New findings from EBRI’s recently released 2023 Retirement Confidence Survey reveal what’s top of mind for American workers and retirees. Below, we look at two key findings – alongside ways the industry is responding.
1. Confidence and the need for income
Retirement confidence took a scary, double-digit plunge this year, a decline not seen since the 2008 financial crisis.
In a sense, it’s hardly surprising. Our Read on Retirement survey from last year found that pandemic-era hardships knocked 42% of workplace savers off track for retirement. And 2022 was a particularly rough year for the markets.
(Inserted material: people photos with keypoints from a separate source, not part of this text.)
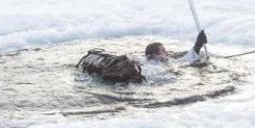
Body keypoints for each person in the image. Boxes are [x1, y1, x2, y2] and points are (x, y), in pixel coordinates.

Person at [77, 31, 208, 84]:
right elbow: (184, 62)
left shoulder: (145, 62)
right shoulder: (152, 65)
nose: (166, 54)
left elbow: (184, 59)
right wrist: (197, 46)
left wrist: (198, 45)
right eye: (163, 51)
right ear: (154, 55)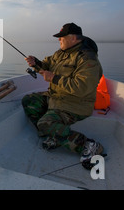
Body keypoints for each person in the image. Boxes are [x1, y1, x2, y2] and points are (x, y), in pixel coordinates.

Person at [22, 23, 104, 167]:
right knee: (29, 101)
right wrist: (36, 63)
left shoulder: (88, 59)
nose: (59, 40)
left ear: (73, 38)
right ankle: (53, 137)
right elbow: (46, 65)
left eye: (61, 38)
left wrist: (54, 78)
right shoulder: (61, 53)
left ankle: (88, 145)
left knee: (45, 123)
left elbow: (82, 87)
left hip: (76, 104)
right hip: (57, 98)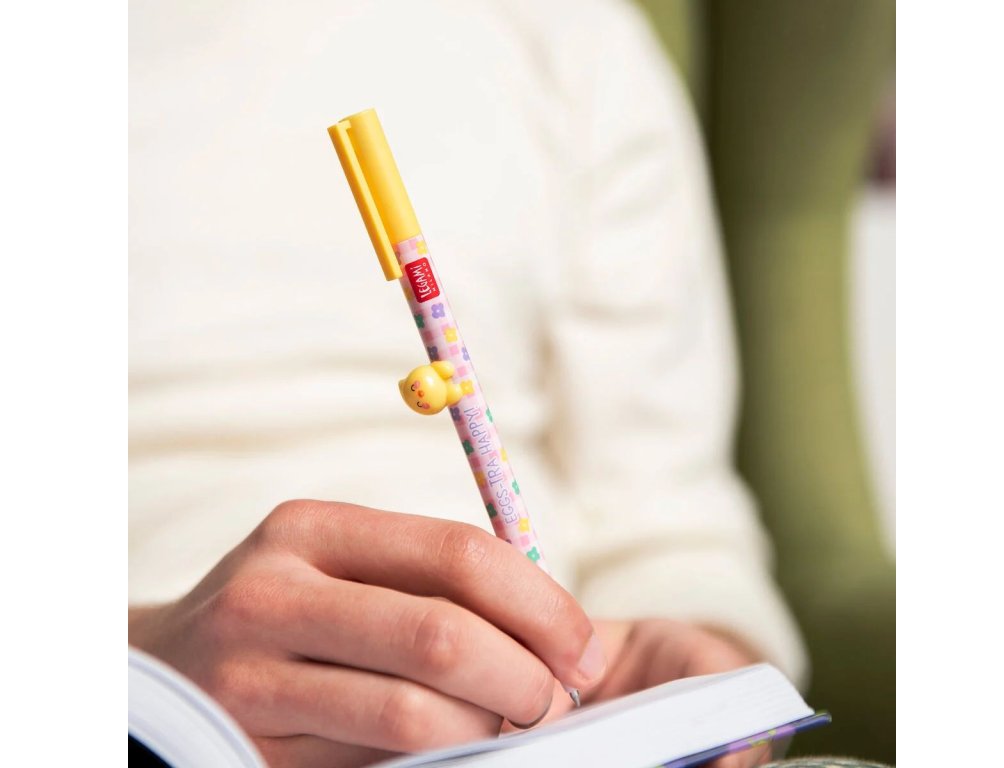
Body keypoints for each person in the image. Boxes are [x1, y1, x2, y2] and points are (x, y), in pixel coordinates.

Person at [128, 1, 807, 766]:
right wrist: (146, 677)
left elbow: (668, 523)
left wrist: (700, 680)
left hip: (540, 730)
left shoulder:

Recordkeeper data suggests retirement plan balances took a 20% to 25% hit.1
Yet, for the most part, participants stayed the course. Contribution rates mostly held steady, with fewer participants taking loans or hardship withdrawals from their 401(k)s.2 To us, this underscores the stickiness of savings habits and the effectiveness of features like auto-enrollment and auto-escalation, which have become defined contribution (DC) plan mainstays.
Still, a deeper dive into the confidence question reveals a different concern. One that has to do with the other side of the retirement equation – not saving, but spending. The survey found that only slightly over half of workers believe they will have enough money to last their entire lives. And just under two-thirds of workers are confident they know how much to withdraw from their retirement savings.